## PROBLEM DESCRIPTION:
Reproduce the listing from its first line down to and including the line containing "family: Orchidaceae", replacing "scientific name" with "binomial" and leaving everything else unaltered.

========================================

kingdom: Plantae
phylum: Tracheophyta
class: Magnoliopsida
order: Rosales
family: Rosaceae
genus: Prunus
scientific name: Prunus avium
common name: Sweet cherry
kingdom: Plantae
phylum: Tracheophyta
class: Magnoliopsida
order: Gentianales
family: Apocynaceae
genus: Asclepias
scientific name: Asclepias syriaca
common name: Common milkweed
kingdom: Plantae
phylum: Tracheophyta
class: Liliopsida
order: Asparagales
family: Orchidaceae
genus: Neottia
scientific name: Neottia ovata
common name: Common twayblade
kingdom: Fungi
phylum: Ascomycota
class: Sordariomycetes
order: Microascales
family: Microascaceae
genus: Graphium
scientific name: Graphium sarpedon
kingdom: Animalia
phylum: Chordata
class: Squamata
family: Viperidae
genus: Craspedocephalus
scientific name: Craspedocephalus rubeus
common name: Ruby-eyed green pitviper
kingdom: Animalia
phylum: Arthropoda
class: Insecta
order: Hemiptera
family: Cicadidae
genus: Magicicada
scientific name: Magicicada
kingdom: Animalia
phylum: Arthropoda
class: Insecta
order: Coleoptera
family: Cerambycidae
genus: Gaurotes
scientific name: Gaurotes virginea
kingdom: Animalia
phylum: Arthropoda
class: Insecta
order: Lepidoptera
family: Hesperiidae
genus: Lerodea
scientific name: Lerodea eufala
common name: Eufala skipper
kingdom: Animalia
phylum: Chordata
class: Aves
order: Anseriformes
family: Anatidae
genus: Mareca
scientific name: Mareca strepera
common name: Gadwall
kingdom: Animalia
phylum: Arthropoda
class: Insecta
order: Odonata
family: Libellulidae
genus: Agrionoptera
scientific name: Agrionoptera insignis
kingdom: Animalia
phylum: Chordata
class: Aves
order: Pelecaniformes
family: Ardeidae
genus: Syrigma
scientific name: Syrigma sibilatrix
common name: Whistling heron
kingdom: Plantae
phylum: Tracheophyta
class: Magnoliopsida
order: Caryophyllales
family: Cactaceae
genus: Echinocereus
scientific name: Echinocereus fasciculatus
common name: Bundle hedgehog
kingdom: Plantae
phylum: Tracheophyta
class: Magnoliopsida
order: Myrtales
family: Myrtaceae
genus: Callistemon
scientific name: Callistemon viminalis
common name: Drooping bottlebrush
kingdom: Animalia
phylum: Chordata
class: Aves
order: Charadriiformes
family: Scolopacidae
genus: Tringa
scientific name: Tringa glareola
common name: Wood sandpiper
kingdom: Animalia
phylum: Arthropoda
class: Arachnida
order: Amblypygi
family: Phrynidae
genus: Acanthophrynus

========================================

## FINISHED TASK:
kingdom: Plantae
phylum: Tracheophyta
class: Magnoliopsida
order: Rosales
family: Rosaceae
genus: Prunus
binomial: Prunus avium
common name: Sweet cherry
kingdom: Plantae
phylum: Tracheophyta
class: Magnoliopsida
order: Gentianales
family: Apocynaceae
genus: Asclepias
binomial: Asclepias syriaca
common name: Common milkweed
kingdom: Plantae
phylum: Tracheophyta
class: Liliopsida
order: Asparagales
family: Orchidaceae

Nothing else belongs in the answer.